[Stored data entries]
▼▼▼
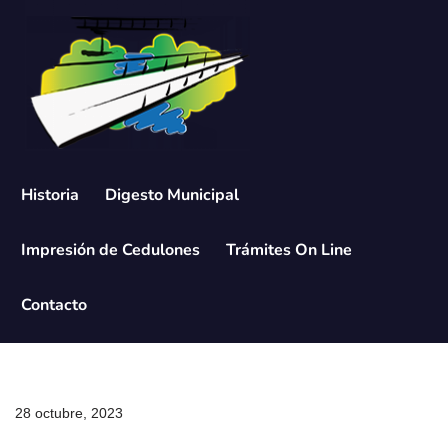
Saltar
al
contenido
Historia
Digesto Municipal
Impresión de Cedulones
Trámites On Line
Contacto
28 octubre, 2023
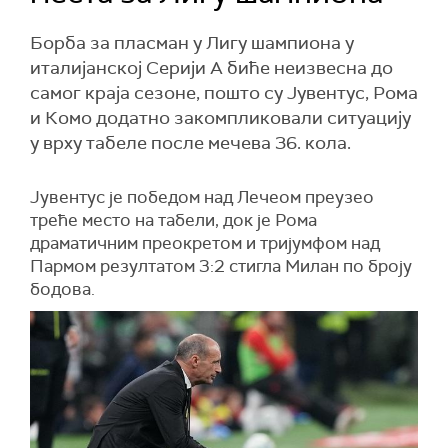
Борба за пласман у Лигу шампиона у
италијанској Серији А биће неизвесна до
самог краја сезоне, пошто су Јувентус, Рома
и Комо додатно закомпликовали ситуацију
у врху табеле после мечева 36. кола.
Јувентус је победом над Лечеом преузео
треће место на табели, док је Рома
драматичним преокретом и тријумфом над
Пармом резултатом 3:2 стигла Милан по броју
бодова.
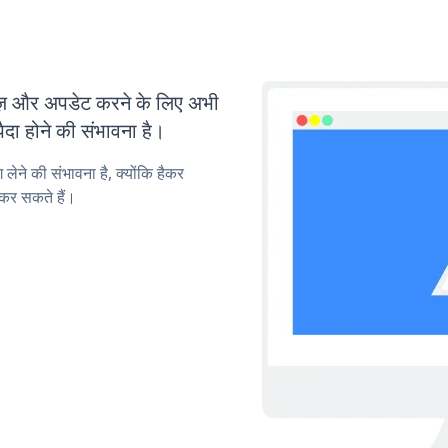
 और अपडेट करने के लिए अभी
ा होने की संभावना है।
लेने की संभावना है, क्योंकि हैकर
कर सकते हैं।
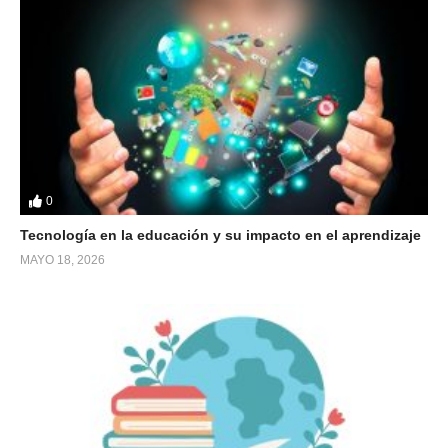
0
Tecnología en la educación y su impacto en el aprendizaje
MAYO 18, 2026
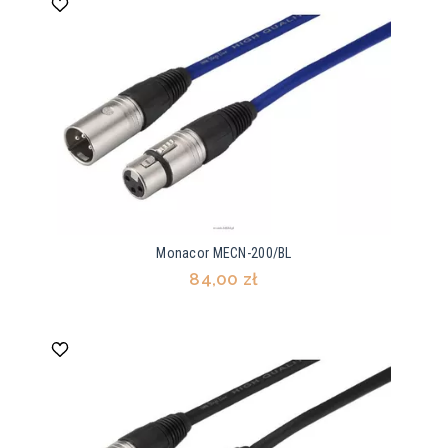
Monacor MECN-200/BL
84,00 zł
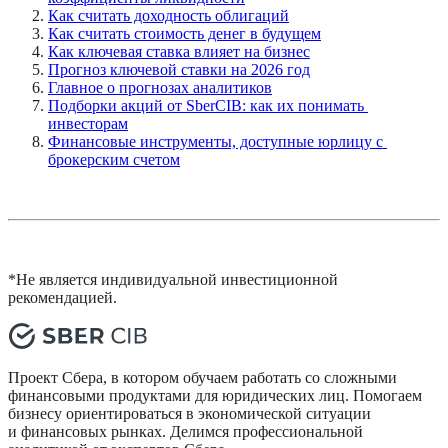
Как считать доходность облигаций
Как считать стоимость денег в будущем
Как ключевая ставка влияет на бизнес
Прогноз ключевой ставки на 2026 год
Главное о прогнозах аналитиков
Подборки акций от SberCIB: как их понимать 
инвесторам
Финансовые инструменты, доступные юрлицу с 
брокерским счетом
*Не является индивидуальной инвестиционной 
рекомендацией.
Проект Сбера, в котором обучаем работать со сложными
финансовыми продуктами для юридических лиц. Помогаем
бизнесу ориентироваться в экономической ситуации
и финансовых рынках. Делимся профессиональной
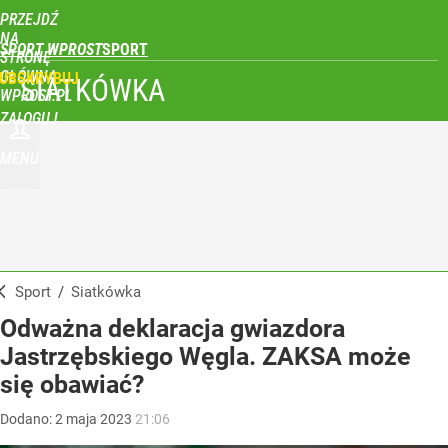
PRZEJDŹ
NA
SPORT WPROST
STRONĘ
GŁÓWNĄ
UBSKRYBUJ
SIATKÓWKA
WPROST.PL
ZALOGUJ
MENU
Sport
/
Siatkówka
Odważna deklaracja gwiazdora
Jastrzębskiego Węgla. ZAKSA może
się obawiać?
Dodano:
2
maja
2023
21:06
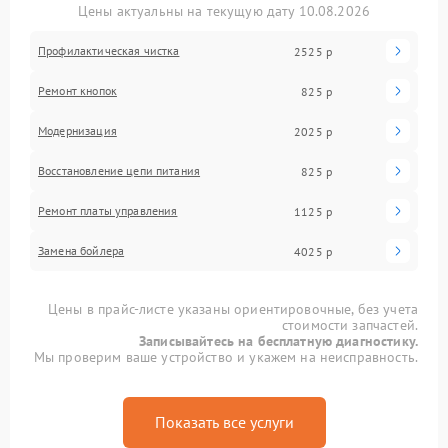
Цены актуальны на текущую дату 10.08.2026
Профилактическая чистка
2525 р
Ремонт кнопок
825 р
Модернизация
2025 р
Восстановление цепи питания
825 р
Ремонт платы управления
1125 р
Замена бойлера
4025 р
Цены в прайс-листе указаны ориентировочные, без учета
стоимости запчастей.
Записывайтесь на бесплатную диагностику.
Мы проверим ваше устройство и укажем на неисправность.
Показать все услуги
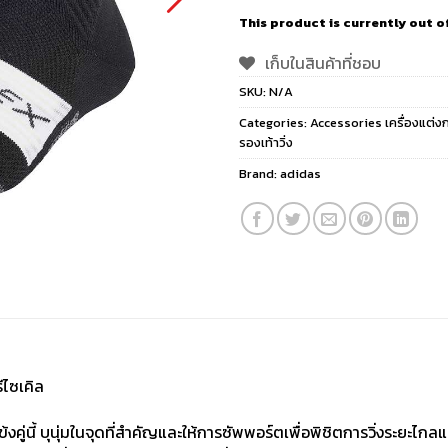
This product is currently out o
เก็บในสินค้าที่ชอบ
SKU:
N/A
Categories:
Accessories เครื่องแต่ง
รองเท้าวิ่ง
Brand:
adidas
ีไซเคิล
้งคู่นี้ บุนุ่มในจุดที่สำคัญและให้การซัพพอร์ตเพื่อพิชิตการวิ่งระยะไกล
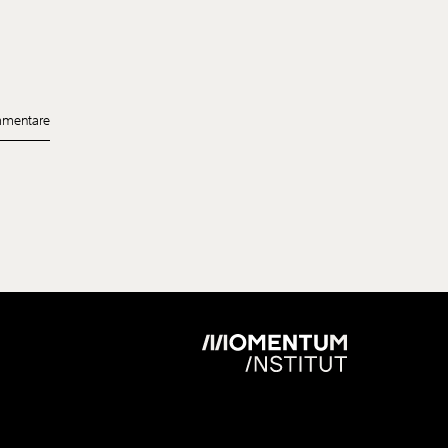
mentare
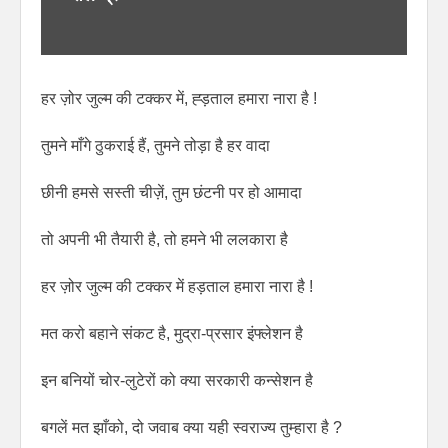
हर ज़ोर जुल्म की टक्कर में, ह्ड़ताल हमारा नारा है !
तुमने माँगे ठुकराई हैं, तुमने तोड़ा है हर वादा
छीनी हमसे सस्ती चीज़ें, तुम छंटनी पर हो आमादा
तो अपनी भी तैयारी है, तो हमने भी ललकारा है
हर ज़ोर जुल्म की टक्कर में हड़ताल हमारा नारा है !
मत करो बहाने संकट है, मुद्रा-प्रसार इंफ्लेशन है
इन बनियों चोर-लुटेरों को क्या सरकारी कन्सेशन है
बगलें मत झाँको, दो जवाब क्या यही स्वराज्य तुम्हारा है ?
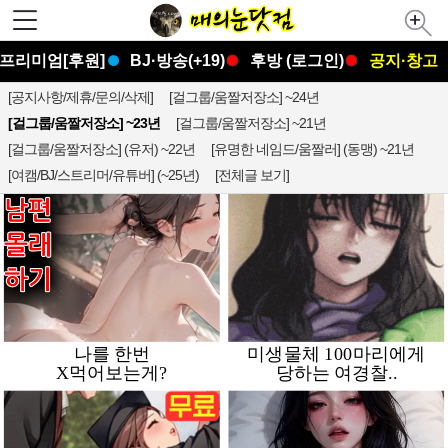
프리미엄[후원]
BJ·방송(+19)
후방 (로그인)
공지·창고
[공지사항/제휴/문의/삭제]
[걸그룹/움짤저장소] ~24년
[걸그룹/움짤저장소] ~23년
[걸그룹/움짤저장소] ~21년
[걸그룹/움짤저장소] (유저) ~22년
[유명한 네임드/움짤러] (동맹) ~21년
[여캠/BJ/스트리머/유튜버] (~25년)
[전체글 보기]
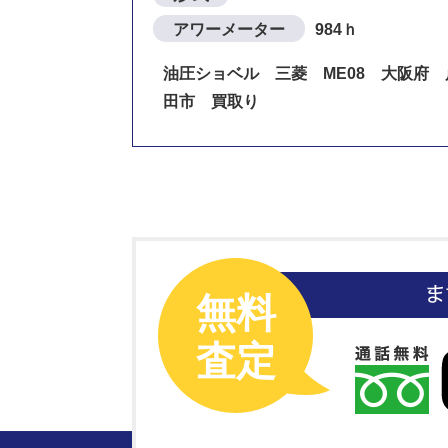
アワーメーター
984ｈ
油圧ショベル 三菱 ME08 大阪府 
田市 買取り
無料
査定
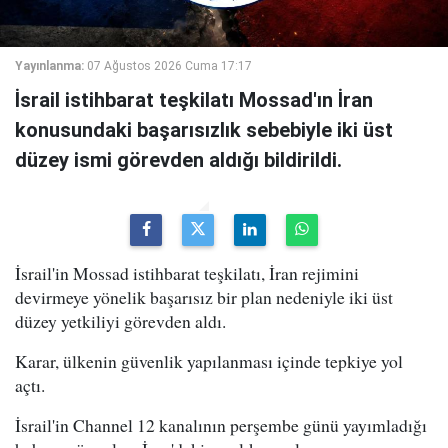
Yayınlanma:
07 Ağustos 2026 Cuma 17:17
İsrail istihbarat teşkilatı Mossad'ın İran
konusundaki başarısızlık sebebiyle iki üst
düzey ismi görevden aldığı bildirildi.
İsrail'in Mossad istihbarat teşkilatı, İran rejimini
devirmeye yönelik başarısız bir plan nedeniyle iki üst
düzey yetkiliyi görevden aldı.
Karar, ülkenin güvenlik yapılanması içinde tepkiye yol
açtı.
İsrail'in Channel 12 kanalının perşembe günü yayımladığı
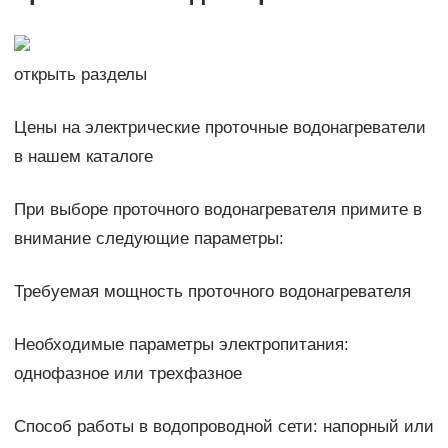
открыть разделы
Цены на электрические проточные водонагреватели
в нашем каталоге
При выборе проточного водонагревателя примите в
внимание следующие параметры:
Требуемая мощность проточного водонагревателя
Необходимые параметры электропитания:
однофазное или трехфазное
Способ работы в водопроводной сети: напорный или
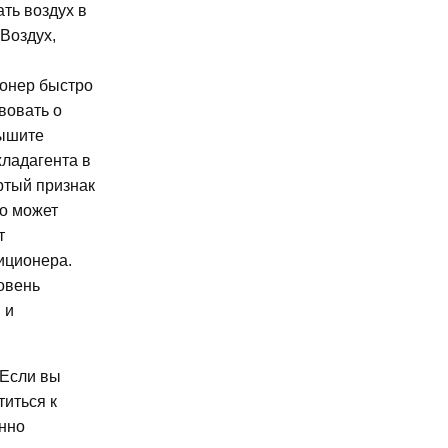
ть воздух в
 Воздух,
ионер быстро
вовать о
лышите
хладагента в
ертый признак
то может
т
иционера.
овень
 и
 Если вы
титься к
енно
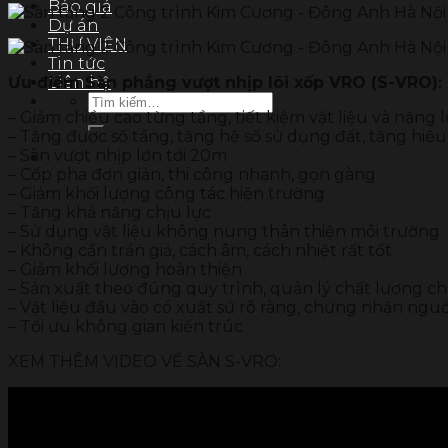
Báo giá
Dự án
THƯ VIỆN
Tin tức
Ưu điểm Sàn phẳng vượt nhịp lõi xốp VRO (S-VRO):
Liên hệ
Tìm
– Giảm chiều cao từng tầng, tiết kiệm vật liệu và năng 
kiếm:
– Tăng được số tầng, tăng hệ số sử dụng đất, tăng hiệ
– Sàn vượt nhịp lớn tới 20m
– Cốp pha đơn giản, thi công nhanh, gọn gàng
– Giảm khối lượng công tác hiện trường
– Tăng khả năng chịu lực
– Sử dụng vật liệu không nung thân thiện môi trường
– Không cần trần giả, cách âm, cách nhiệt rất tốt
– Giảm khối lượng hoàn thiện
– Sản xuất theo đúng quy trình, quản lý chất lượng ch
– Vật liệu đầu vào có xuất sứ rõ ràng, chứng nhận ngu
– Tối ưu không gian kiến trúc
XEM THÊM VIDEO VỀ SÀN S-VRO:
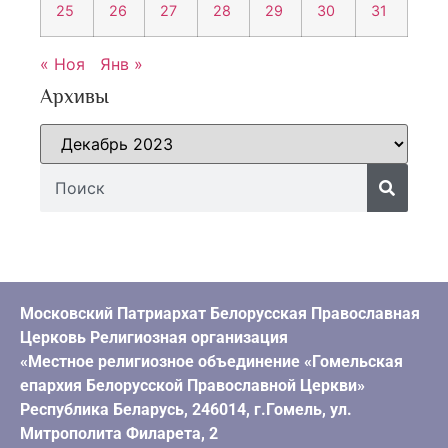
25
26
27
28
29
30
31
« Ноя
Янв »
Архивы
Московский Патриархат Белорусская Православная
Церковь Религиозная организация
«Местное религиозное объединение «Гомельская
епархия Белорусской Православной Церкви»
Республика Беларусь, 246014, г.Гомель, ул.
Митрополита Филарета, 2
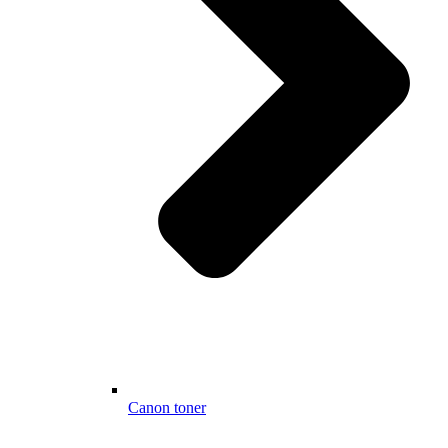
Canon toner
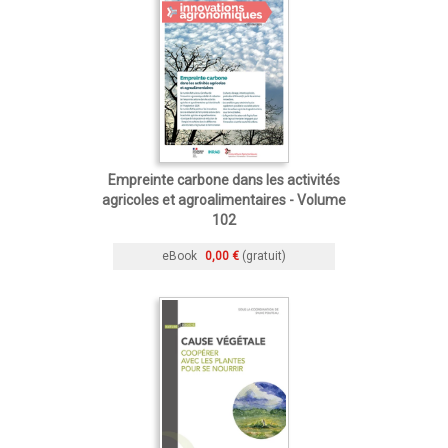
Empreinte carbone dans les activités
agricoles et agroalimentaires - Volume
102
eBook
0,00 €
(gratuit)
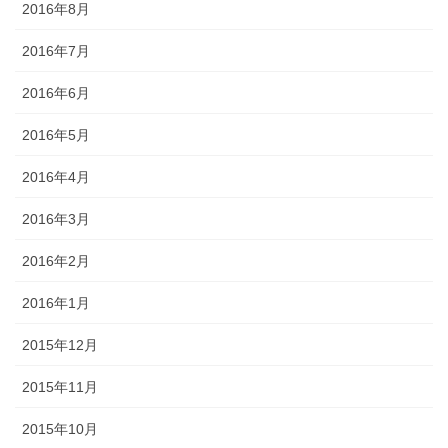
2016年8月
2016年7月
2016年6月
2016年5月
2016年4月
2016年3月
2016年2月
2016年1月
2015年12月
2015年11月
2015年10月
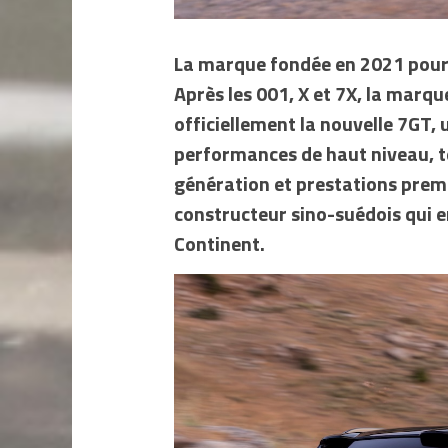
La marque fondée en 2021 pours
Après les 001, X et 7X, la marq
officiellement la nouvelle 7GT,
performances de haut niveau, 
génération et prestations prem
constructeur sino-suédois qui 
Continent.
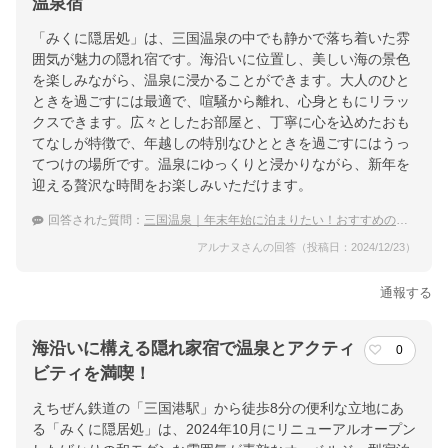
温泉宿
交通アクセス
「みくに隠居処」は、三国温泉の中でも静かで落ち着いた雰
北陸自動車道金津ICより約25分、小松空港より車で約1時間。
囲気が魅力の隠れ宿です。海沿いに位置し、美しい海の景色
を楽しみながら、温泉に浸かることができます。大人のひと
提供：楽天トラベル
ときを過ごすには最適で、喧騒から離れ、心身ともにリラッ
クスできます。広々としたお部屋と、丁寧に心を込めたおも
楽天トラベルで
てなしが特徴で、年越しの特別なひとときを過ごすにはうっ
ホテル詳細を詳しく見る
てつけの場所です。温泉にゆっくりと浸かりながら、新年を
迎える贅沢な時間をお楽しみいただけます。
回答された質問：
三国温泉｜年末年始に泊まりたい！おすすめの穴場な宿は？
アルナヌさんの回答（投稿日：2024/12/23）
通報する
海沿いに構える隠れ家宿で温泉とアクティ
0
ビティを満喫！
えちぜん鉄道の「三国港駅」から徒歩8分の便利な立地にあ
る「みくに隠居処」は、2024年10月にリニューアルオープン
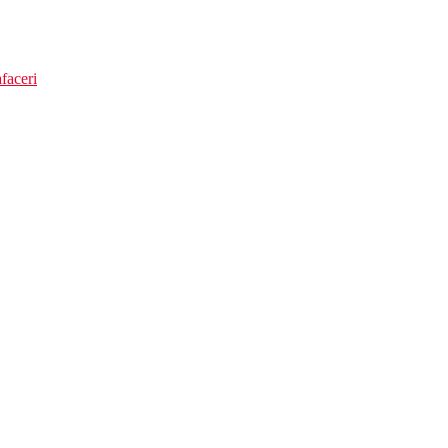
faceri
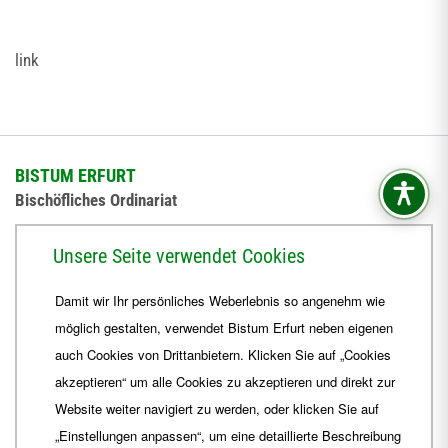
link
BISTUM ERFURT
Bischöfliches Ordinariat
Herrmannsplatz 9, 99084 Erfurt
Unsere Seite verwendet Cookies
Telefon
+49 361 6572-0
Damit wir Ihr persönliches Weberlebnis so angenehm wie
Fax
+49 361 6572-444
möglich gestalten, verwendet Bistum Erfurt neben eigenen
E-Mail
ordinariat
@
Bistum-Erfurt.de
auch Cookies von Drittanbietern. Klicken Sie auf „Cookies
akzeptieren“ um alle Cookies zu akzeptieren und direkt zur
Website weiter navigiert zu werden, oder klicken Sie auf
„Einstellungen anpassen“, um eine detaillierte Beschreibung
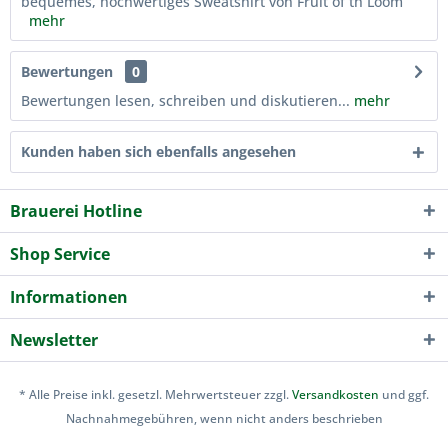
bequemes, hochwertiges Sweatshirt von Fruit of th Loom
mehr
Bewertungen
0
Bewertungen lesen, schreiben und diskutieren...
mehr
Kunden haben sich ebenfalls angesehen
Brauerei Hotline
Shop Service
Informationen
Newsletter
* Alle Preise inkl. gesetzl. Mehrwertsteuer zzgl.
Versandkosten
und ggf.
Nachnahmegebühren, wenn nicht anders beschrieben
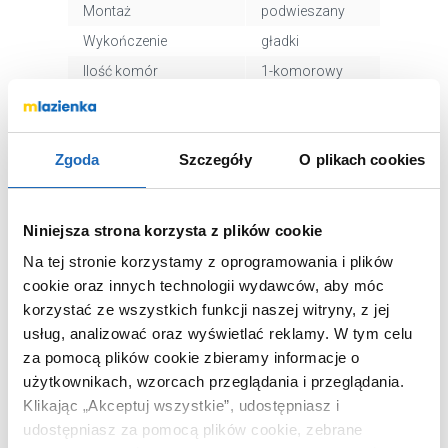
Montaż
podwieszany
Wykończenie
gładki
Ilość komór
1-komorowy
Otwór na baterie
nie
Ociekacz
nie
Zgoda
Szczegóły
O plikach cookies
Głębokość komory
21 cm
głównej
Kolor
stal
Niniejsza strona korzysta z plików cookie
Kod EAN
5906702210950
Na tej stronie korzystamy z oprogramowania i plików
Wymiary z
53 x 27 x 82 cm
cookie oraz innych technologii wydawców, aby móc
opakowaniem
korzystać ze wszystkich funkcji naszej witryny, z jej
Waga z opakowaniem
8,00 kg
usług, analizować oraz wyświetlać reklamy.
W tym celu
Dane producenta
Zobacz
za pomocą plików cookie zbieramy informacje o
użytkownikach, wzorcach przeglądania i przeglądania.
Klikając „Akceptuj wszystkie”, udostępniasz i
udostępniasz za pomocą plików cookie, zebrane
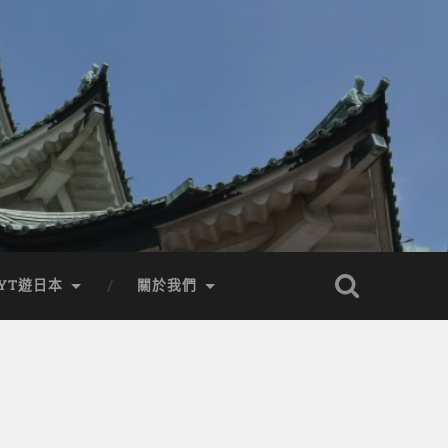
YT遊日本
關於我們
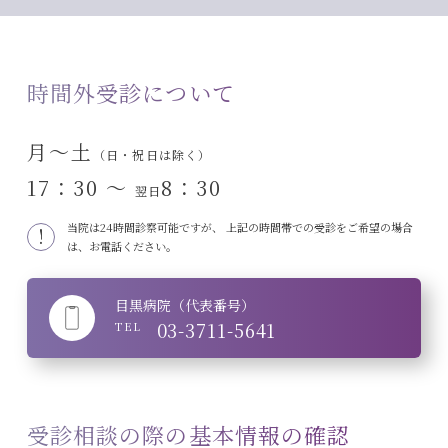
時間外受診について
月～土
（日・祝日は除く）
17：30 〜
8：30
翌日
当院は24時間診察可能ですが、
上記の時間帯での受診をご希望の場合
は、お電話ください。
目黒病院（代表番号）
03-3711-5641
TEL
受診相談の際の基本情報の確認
▲▲▲
Your goal => Copy out the lines of the material starting at the line containing "Цены актуальны на текущую дату 10.08.2026" and ending at the line containing "Цены в прайс-листе", keeping both of those lines.

The answer =>
Цены актуальны на текущую дату 10.08.2026
Профилактическая чистка
2525 р
Ремонт кнопок
825 р
Модернизация
2025 р
Восстановление цепи питания
825 р
Ремонт платы управления
1125 р
Замена бойлера
4025 р
Цены в прайс-листе указаны ориентировочные, без учета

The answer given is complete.